## What the task requires
Only lines with the word "pinky" are needed; collect each of them from the listing below.

## Data shown

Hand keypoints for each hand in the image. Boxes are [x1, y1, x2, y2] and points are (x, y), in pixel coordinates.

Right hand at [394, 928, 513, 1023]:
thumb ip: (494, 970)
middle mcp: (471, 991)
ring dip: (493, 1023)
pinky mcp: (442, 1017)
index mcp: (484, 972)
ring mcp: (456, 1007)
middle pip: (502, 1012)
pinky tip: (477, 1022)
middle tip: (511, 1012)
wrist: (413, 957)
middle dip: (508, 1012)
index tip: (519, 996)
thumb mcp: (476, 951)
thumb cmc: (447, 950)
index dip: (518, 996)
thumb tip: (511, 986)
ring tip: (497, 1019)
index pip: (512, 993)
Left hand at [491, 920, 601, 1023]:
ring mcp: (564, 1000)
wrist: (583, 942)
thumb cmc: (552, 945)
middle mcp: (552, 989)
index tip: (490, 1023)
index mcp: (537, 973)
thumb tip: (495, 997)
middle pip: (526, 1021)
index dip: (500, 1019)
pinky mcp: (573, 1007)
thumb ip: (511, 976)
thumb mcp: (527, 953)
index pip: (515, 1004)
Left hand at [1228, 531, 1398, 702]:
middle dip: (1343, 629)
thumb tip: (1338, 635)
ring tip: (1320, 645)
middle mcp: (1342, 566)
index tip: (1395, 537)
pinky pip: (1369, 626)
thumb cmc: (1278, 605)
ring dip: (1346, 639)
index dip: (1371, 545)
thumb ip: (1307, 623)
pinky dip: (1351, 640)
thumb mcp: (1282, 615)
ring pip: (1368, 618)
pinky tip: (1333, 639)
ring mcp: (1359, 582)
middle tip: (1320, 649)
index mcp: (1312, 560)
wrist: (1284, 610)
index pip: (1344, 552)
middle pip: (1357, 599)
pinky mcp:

## Response to the exercise
pinky mcp: (442, 1017)
pinky tip: (477, 1022)
pinky mcp: (573, 1007)
pinky pip: (1369, 626)
pinky dip: (1351, 640)
pinky tip: (1333, 639)
pinky mcp:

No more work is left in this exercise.